Data type conversions: Ensure fields are correctly converted to the desired data types.
Convert string dates into a date-time format and verify
Change a numeric field into its string representation
String manipulations: Validate operations performed on string data types.
Replace null values with default values or averages
Validate the forward or backward filling of gaps in time series data
Confirm the deletion netherlands rcs data or flagging of records with missing essential fields
Data splitting and merging: Validate the segmentation or combination of datasets.
Split a dataset into training and testing sets based on a ratio or condition.
Merge multiple datasets based on common fields
Validate the vertical or horizontal partitioning of a dataset
Error and outlier handling: Confirm and manage anomalies in the data.
Identify and flag or remove statistical outliers in a numeric field
Validate the correct logging of transformation errors for troubleshooting
Check for the replacement of unrealistic or incorrect values (e.g., negative age)
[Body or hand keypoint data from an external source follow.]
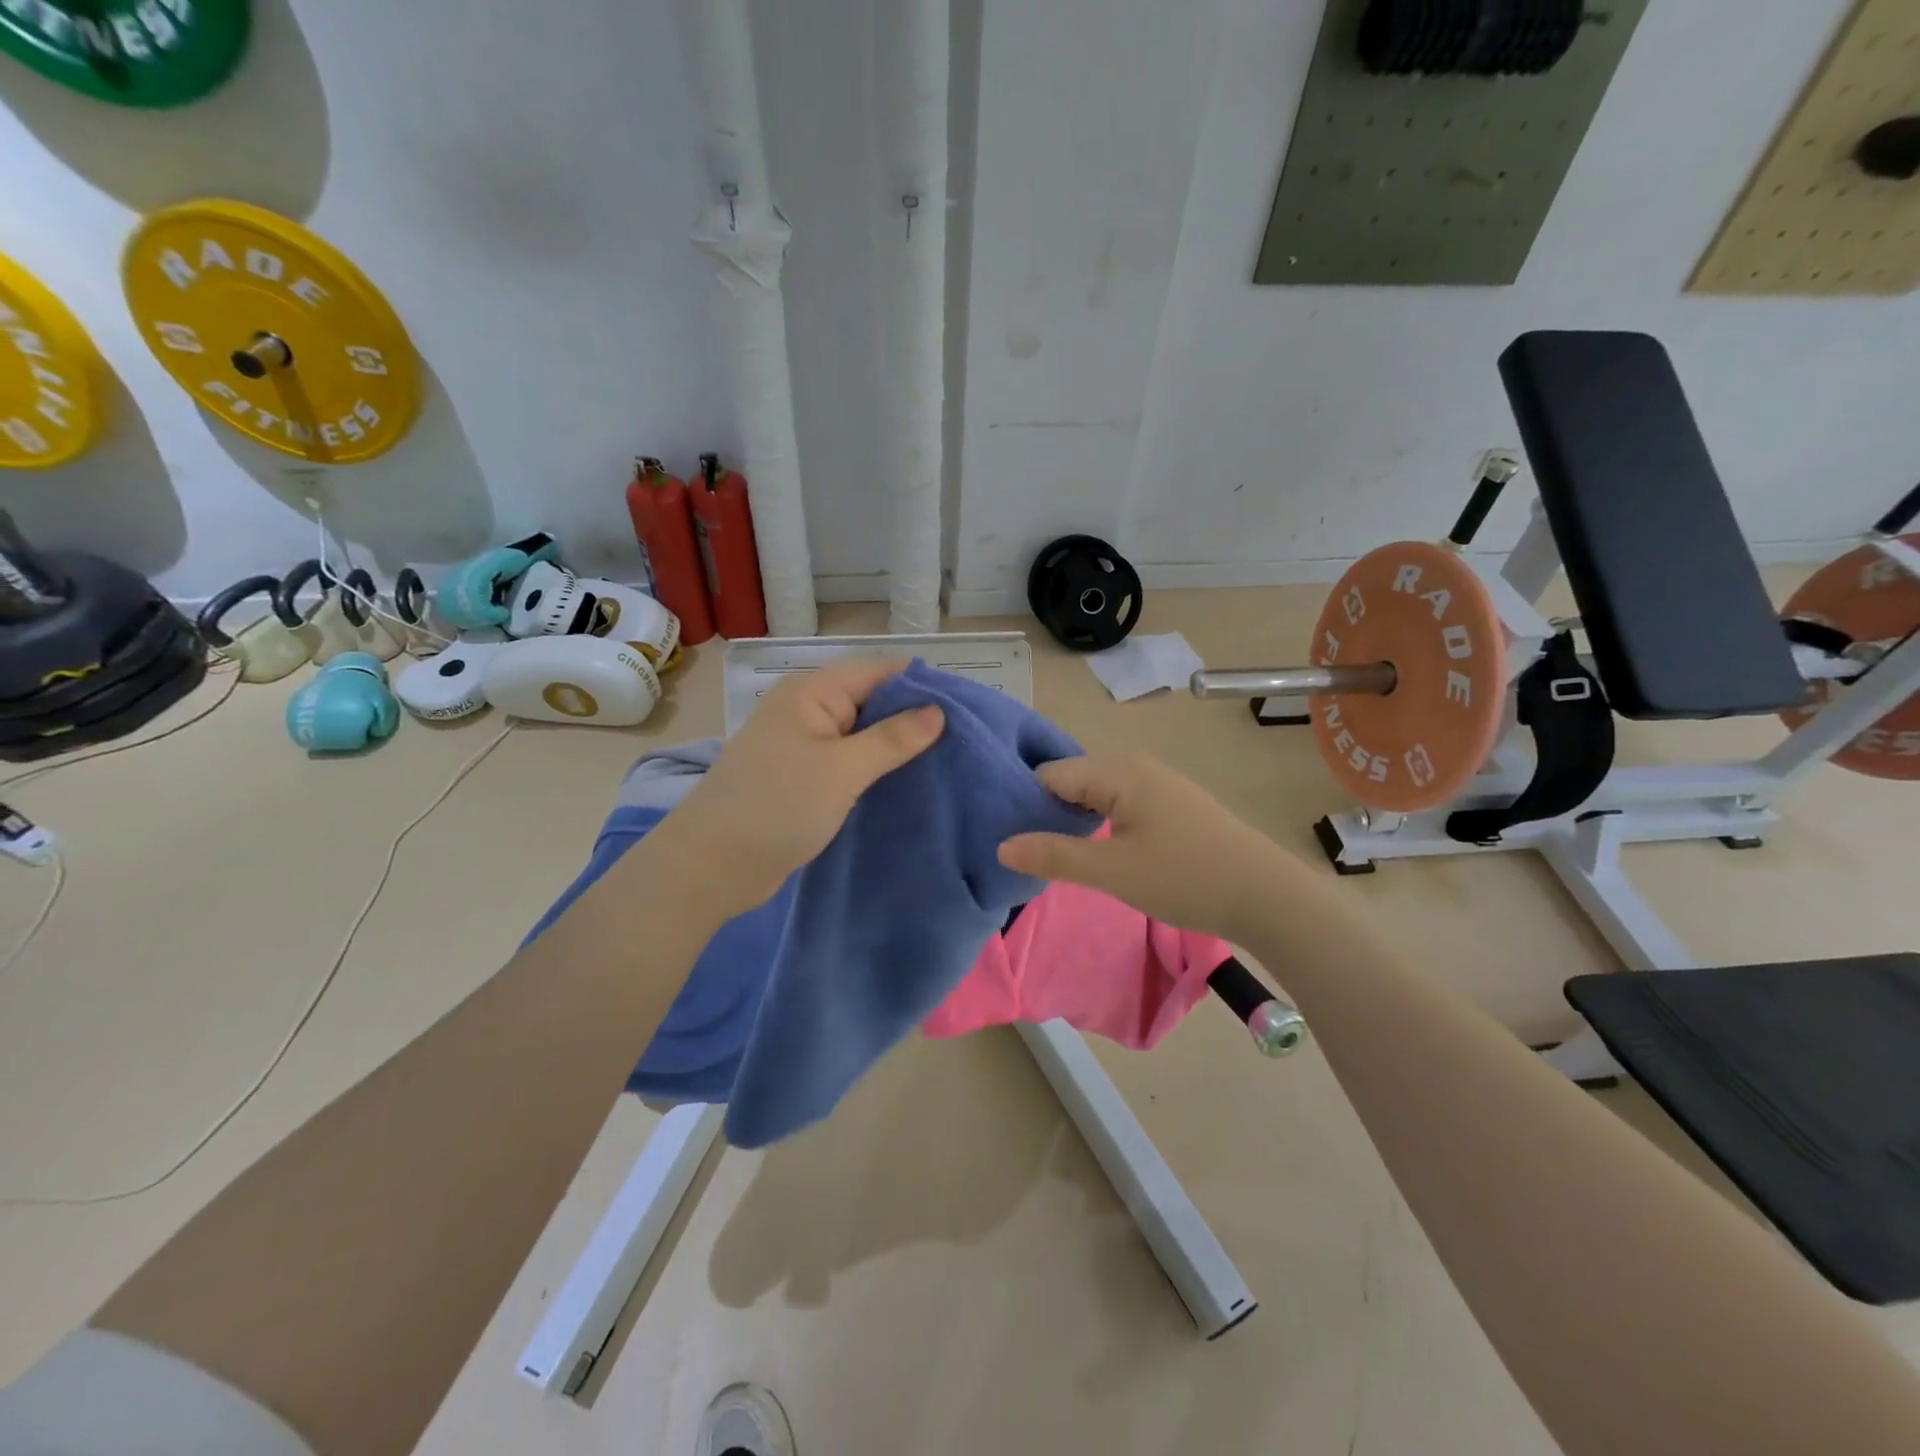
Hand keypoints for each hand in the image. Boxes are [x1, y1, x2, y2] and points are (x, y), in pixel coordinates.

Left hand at [652, 658, 944, 917]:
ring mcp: (804, 744)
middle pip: (874, 702)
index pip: (882, 673)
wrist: (712, 866)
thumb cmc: (777, 807)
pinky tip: (909, 784)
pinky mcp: (803, 777)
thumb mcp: (842, 769)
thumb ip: (893, 738)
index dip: (924, 687)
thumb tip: (938, 710)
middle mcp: (809, 709)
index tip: (969, 711)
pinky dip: (876, 770)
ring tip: (948, 764)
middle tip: (966, 743)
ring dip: (897, 748)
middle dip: (915, 719)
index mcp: (813, 691)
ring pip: (863, 735)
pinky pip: (849, 762)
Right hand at [998, 752, 1297, 942]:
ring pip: (1094, 794)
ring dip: (1072, 821)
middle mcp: (1133, 766)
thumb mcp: (1112, 870)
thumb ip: (1054, 856)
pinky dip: (1098, 824)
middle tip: (1025, 852)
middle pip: (1070, 780)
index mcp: (1117, 770)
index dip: (1022, 804)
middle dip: (1045, 812)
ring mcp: (1155, 783)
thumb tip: (1001, 846)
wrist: (1266, 896)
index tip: (1004, 837)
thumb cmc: (1184, 877)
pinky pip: (1117, 803)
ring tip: (1052, 855)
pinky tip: (1094, 850)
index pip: (1049, 775)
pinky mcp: (1169, 804)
Validation and verification: Check the quality and integrity of the data
Verify that records not conforming to the schema are flagged or corrected.
Ensure that records with invalid references are identified and handled.
Transactions with negative amounts are rejected or corrected.
Designing test scenarios for data transformation functions ensures accurate and consistent processing, laying the groundwork for high-quality analytics and decision-making. Understanding specific functions and potential issues ensures robust, accurate, and reliable data pipeline processes.